Un des meilleurs films policiers de ces 30 dernières années pour moi.
8 -
Millennium Mambo (Hou Hsiao-Hsien, 2001)
Je n'avais encore jamais rien vu de HHH, étant l'opposé de Karloff sur l'appréciation du cinéma dit contemplatif. Finalement, j'avais tort. Déjà, c'est contemplatif mais jamais creux ou simplement esthétisant, c'est assez rèche et HSS cherche vraiment toujours à rendre son film incarné, habité. Ensuite, malgré la dureté du film, il y a toujours une belle atmosphère nocturne ouatée, pleine de douceur, proche de ce que j'imagine pour les nuits taïwanaises ou hong-kongaises. Le film m'a plongé dans une douce torpeur, sereine et quiète. Je sais que je voudrai maintenant ressentir la même chose dans mes dernières minutes de vie avant mon euthanasie dans une luxueuse clinique suisse proche du Lac Léman. On est bien.
9 -
Les guerriers de la nuit (Walter Hill, 1979)

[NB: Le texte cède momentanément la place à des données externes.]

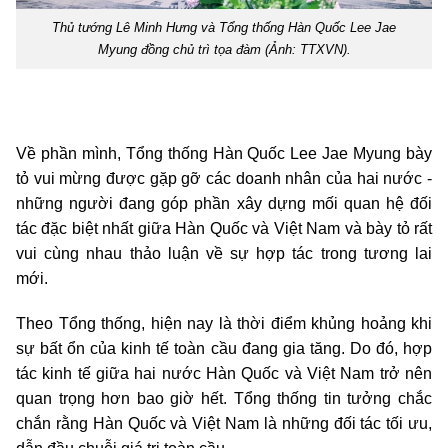
Thủ tướng Lê Minh Hưng và Tổng thống Hàn Quốc Lee Jae
Myung đồng chủ trì tọa đàm (Ảnh: TTXVN).
Về phần mình, Tổng thống Hàn Quốc Lee Jae Myung bày
tỏ vui mừng được gặp gỡ các doanh nhân của hai nước -
những người đang góp phần xây dựng mối quan hệ đối
tác đặc biệt nhất giữa Hàn Quốc và Việt Nam và bày tỏ rất
vui cùng nhau thảo luận về sự hợp tác trong tương lai
mới.
Theo Tổng thống, hiện nay là thời điểm khủng hoảng khi
sự bất ổn của kinh tế toàn cầu đang gia tăng. Do đó, hợp
tác kinh tế giữa hai nước Hàn Quốc và Việt Nam trở nên
quan trọng hơn bao giờ hết. Tổng thống tin tưởng chắc
chắn rằng Hàn Quốc và Việt Nam là những đối tác tối ưu,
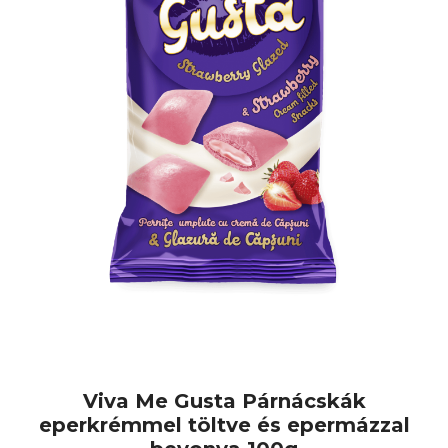
Viva Me Gusta Párnácskák
eperkrémmel töltve és epermázzal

J'ai mis du temps avant de le voir, redoutant un film trop marqué par les années 70 et aujourd'hui irregardable. Or non, comme
Orange Mécanique, le film puise dans les pires travers esthétiques de son époque pour accoucher d'un univers intemporel (tout en parlant on ne peut mieux de son époque, et plus précisément ici du New-York pré-Giuliani). Très bon.
10 -
La nuit américaine (François Truffaut, 1973)
Le film m'ennuie quand Truffaut nous balance ses dialogues habituels pas très finauds sur le cinéma ou les femmes. Quand il s'intéresse à sa mise en scène ou à ses acteurs, c'est tout de suite mieux. Grosse alchimie entre Léaud, Jean-François Stévenin, Nathalie Baye (toute mimi ! je ne l'avais même pas reconnue) et Truffaut lui-même, tous excellents. Côté forme, c'est le plus beau film de Truffaut que j'ai vu. Je comprends enfin la passion de Desplechin pour son cinéma d'ailleurs. Même si leurs thématiques et préoccupations sont bien différentes (d'où la passion que j'ai pour Desplechin et que je n'ai pas pour Truffaut), on sent ici une vraie filiation dans la forme. On est dans une sorte de naturalisme maniéré, avec mouvements de caméra (parfois référentiels), ruptures de ton fréquentes, inserts, jeux de montage, ... C'est inventif mais jamais trop voyant ou péteux, c'est toujours au service du récit, de la narration. Le film est dynamique et enlevé, parfois franchement virtuose. Superbe partition de Delerue aussi.
Ensuite j'ai vu pas mal de choses bien mais pas suffisamment pour être dans ce top 10 (
Chungking Express,
Presque Célèbre,
WarGames,
Prisoners,
Le vieux fusil, ...).
Quand au pire film découvert cette année :
Spinal Tap. Énorme incompréhension. Pourtant, j'aime beaucoup Rob Reiner. Je crois que c'est le combo heavy metal + mockumentary qui m'a tué ... Je n'ai pas esquissé un seul sourire.